**Exercise instructions**
Where "desde" occurs in a line of the entries below, copy that line.

[Entries shown]

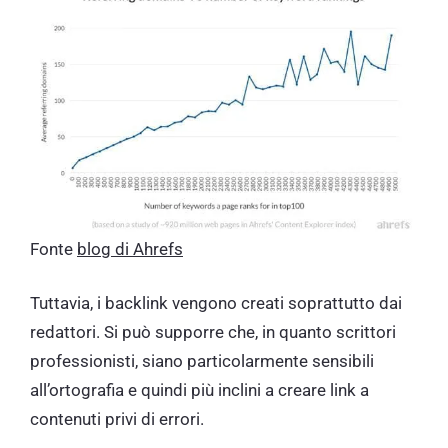
Fonte
blog di Ahrefs
Tuttavia, i backlink vengono creati soprattutto dai
redattori. Si può supporre che, in quanto scrittori
professionisti, siano particolarmente sensibili
all’ortografia e quindi più inclini a creare link a
contenuti privi di errori.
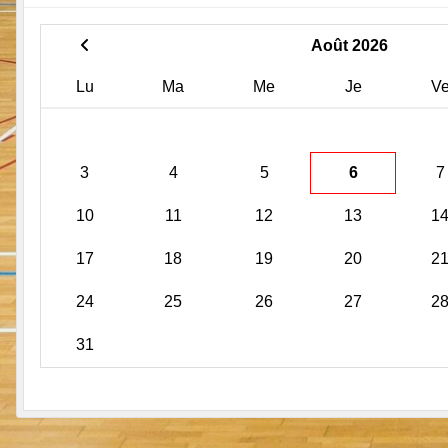
Août 2026
Lu
Ma
Me
Je
V
3
4
5
6
7
10
11
12
13
1
17
18
19
20
2
24
25
26
27
2
31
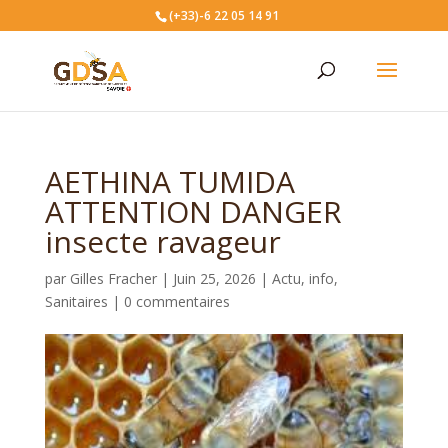
(+33)-6 22 05 14 91
AETHINA TUMIDA
ATTENTION DANGER
insecte ravageur
par
Gilles Fracher
|
Juin 25, 2026
|
Actu
,
info
,
Sanitaires
|
0 commentaires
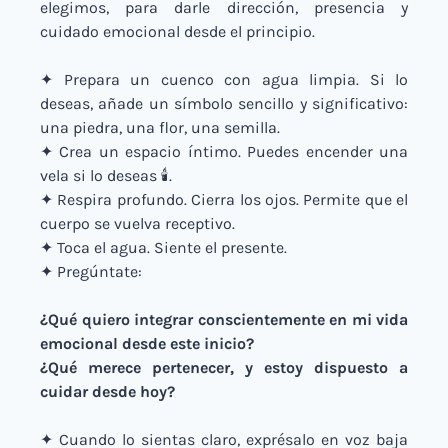
elegimos, para darle dirección, presencia y 
cuidado emocional desde el principio.
✦ Prepara un cuenco con agua limpia. Si lo 
deseas, añade un símbolo sencillo y significativo: 
una piedra, una flor, una semilla.
✦ Crea un espacio íntimo. Puedes encender una 
vela si lo deseas 🕯️.
✦ Respira profundo. Cierra los ojos. Permite que el 
cuerpo se vuelva receptivo.
✦ Toca el agua. Siente el presente.
✦ Pregúntate:
¿Qué quiero integrar conscientemente en mi vida 
emocional desde este inicio?
¿Qué merece pertenecer, y estoy dispuesto a 
cuidar desde hoy?
✦ Cuando lo sientas claro, exprésalo en voz baja 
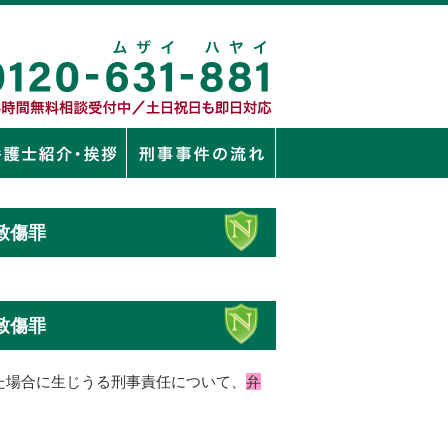
致傷罪
致傷罪
た場合に生じうる刑事責任について、
弁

[/Entries shown]

**Solution to the problem**
cuidado emocional desde el principio.
emocional desde este inicio?
cuidar desde hoy?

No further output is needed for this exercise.